SEO is crucial for long term blog growth, and at the heart of SEO is keyword research. But what exactly is keyword research, and why is it so important for blog growth? Find out in this step by step guide to keyword research for bloggers – and watch your blog traffic soar!
SEO tips: How to do keyword research for bloggers
Keyword research is an essential part of Search Engine Optimisation (SEO) – you’ve spent time writing your blog post and you want people to read it! Preferably lots of people. This is where keyword research can help you. Get keyword research right and you will be able to get your content in front of the very people who will really want to read it… and are most likely to want to become loyal long-term followers of your blog.
But there are two big problem that bloggers often fall into:
- not writing what people want to read
- writing what people want to read but not writing it in a way that will help people find it easily
Keyword research addresses both these problems.
Before you write a blog post, you need understand who your target audience is for that post and what they are most likely to be typing into search engines. Then you can use those exact search terms in your blog post so that you start ranking for them.
The concept of ‘keyword research’ is sometimes seen by bloggers as confusing, unnecessary and a bit ‘artificial’. But actually it’s none of those things, it is very simple basic marketing: providing customers with what they want.
Keyword research is about finding out what your customers (i.e. your readers) are looking for and helping them find it on your website not someone else’s!
But often advice on this topic is made overly complicated or full of jargon. I promise you will get neither of those things here! This is my plainly written, jargon-free guide to keyword research.

MATERIAL SHOWN →
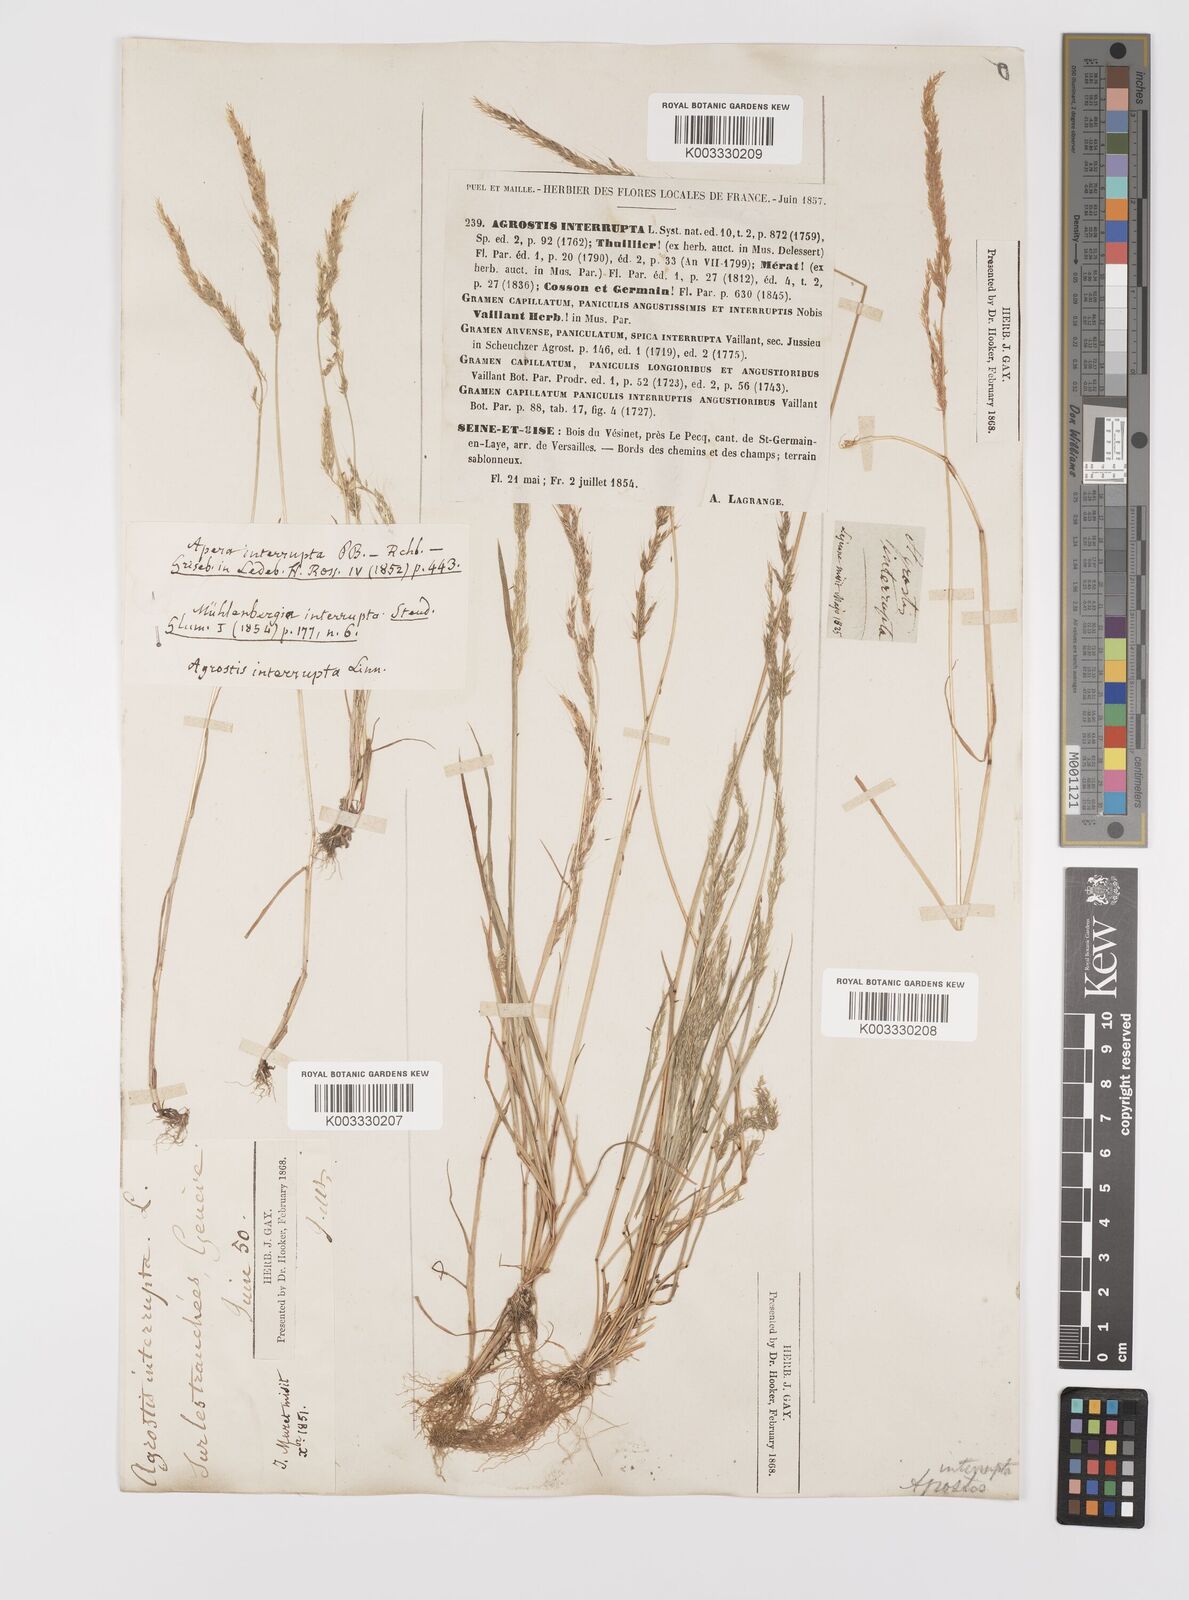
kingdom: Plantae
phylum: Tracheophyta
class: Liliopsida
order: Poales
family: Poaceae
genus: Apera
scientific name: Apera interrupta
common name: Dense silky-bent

WORK INSTRUCTIONS →
**A)** In the keyword research guide, what kind of marketing is keyword research said to actually be?
**B)** Reproduce the keyword research guide starting with "Keyword research is about" and going on through "to keyword research.".

RESULTS OF THE EXERCISE →
**A)** Very simple basic marketing: providing customers with what they want.

**B)**
Keyword research is about finding out what your customers (i.e. your readers) are looking for and helping them find it on your website not someone else’s!
But often advice on this topic is made overly complicated or full of jargon. I promise you will get neither of those things here! This is my plainly written, jargon-free guide to keyword research.